Best Practices für Agilität aus Frameworks

Einige agile Skalierungsframeworks bieten Möglichkeiten, Agilität strukturiert in die agile Zusammenarbeit einfließen zu lassen. Ein Beispiel hierfür ist das Scaled Agile Framework (SAFe), das folgende Modelle zur Abbildung architektureller Anforderungen bietet:

Architekturelle Startbahn (Architectural Runway)

Der Architectural Runway besteht zum Großteil aus existierendem Code sowie Komponenten und der entsprechenden Infrastruktur, welche dafür nötig sind, um Funktionen schnell, aber in ausreichender Qualität, zu implementieren. Laut SAFe ist sie daher nötig für die Continuous Delivery Pipeline, da sie den kontinuierlichen Wertfluss zu ermöglicht.

Intentional Architecture beschreibt, alles proaktiv zu verbessern, was Kunden an einem System oder Produkt bewegt. Von der Gestaltung der Systeme beim direkten Kundenkontakt, bis auf die Grundlagen der Design-Strategien, auf deren Basis das Produkt oder System entwickelt wird.

Emergent Design ermöglicht es, bestehendes Design aktuell zu halten, sich aber trotzdem anpassen zu können, wenn die Kunden oder Kundenwünsche sich verändern.

Architekturarten

Bei der Betrachtung von Architektur in einer agilen Organisation, darf nicht vergessen werden, dass Architektur auf verschiedenen Ebenen passiert. So gibt es beispielsweise Organisationsarchitektur, Businessarchitektur, Gebäudearchitektur und natürlich auch IT-Architektur. Letztere lässt sich sogar noch weiter aufteilen.

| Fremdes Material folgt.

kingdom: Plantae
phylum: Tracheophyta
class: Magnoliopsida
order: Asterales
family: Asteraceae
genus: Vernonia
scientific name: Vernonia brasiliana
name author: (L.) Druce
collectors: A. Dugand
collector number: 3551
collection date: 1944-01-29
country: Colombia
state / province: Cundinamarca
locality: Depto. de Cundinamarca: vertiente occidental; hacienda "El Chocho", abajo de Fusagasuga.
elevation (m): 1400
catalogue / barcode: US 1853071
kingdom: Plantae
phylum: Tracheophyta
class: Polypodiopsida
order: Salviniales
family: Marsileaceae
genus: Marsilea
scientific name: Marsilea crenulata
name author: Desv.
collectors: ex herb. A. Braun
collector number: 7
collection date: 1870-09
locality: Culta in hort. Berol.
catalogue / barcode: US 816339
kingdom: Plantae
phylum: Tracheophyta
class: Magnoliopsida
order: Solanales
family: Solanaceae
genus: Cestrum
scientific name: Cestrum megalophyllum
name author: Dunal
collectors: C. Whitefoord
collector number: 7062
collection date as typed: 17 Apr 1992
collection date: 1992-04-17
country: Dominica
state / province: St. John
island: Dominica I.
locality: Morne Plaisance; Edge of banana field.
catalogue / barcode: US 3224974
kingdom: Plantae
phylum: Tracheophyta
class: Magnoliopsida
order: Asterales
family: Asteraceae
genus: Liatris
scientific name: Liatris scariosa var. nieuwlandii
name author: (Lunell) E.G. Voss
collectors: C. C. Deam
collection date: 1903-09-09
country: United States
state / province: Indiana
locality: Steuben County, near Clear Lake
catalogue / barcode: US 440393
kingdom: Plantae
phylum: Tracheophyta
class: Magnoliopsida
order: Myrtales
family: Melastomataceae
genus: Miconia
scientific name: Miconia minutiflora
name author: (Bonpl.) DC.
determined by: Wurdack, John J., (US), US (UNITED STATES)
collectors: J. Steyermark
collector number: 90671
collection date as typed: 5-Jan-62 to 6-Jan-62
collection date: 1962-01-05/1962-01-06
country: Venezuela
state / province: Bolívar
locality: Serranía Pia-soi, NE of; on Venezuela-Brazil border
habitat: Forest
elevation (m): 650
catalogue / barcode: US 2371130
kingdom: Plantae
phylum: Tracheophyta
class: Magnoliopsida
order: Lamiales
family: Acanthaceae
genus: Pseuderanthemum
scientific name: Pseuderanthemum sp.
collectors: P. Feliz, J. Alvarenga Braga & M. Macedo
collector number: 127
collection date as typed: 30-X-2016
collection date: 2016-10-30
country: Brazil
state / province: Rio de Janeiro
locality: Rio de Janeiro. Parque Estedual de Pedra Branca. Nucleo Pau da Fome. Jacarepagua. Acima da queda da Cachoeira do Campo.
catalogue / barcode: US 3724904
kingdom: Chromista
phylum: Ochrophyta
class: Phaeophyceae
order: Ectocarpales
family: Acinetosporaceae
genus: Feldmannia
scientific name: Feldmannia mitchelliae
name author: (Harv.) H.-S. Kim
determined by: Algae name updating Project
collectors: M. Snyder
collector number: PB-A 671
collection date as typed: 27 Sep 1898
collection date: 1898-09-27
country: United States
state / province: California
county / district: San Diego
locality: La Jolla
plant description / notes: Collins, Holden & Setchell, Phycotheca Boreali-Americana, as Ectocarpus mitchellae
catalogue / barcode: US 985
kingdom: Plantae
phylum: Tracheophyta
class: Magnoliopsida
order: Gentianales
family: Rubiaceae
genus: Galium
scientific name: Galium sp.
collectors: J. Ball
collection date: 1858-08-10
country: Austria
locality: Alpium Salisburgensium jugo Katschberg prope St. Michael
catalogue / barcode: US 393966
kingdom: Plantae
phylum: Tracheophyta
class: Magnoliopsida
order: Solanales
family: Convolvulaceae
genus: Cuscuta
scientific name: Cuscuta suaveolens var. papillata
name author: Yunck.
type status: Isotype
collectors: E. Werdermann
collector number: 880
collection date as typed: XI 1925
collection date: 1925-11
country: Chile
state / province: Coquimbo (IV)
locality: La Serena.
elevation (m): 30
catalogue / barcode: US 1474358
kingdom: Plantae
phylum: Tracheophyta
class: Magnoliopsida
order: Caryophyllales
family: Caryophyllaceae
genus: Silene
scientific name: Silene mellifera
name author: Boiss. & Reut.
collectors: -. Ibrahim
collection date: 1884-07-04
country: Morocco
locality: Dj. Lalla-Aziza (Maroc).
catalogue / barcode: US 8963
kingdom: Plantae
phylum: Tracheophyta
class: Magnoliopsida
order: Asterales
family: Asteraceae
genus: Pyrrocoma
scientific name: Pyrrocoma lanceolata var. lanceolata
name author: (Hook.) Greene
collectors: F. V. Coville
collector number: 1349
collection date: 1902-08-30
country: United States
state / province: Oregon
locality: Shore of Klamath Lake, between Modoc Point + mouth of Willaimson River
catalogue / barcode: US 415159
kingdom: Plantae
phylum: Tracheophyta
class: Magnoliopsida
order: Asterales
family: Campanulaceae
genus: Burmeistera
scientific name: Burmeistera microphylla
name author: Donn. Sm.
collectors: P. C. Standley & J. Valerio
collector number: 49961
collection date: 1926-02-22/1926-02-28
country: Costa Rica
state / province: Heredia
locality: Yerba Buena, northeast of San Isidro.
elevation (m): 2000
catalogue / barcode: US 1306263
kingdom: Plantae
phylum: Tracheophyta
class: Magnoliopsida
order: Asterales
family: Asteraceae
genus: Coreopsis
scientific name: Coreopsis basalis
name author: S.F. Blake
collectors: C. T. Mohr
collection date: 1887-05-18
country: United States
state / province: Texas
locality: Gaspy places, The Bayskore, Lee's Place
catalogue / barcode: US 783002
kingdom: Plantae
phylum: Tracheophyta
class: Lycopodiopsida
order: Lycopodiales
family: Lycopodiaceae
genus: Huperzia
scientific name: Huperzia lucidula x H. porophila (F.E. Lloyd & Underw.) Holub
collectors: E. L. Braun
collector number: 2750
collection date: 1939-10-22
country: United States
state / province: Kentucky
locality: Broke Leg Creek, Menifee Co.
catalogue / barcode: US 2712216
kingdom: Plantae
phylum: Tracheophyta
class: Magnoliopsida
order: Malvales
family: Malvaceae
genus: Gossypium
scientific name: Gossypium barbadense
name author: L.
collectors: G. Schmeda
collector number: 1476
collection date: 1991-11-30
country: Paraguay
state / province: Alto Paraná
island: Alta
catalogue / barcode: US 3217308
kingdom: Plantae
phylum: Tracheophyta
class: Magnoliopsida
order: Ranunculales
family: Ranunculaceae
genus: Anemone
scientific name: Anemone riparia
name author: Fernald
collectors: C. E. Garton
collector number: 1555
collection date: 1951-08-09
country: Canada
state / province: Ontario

Wenn man architekturelle Ziele verfolgt, sollte man diese Arten von Architektur gleichermaßen betrachten, auch wenn eine Architectural Runway in manchen Fällen schwierig zu erahnen ist (zum Beispiel Gebäudearchitektur).

Architectural Enabler

Zur Umsetzung des Intentional Designs, gibt es in SAFe das Konzept der Enabler. Enabler machen Arbeit an der Architectural Runway transparent, indem sie auf jeder Ebene der Artefakte (Story, Feature,…) existieren und eine Maßnahme der Verbesserung der Architectural Runway.

Video Skript:

In letzter Zeit haben sich mehr und mehr Unternehmen und Organisationen damit beschäftigt, ihre Zusammenarbeitsmodelle an die Anforderungen der aktuellen Umwelt (VUCA-Welt) anzupassen. Die sichtbar häufigeren und stärkeren Veränderungen der Nachragen- und Angebotsprofile der internationalen Märkte machen diese Anpassungen notwendig. Im Kontrast dazu stehen Entscheidungen, die von langer Lebensdauer sind. Ein Beispiel dafür ist die Ziel-Architektur eines Softwaresystems. So teilt man IT Architektur grundlegend in zwei Teile auf: Intentional Architecture, also die vor der Entwicklung spezifizierte Zielarchitektur und das Emergent Design, also die während der Entwicklung stattfinden architekturellen Entscheidungen. Wenn man also in einer agilen Arbeitsweise Pläne in Iterationen schmiedet und ggf. auch anpassen möchte, wie passt das zum Konzept der „Intentional Architecture“? Glücklicherweise haben die bekanntesten agilen Skalierungsframeworks einen Ansatz, wie man diese konträren Sichtweisen auf Produktentwicklung vereinen kann. In der Regel werden dazu architekturelle Aufgaben und Verantwortlichkeiten auf mehrere Personen in verschiedenen Teams aufgeteilt. Möglich ist so beispielsweise das Modell eines Architekturagenten je Team oder je Thema, sodass Architekturaufgaben in einem bestimmten Kontext an eine Person abgegeben werden kann, die die gestellte Herausforderung am besten bearbeiten kann. Viele Herausforderungen im Bereich Intentional Architecture werden durch die Anwendung einer Definition of Done (DoD) abgedeckt. Die größten Teile der Intentional Architecture werden dabei in der DoD abgebildet. Auf diese Art finden die Vorgaben der Intentional Architecture in jeder Story Anwendung.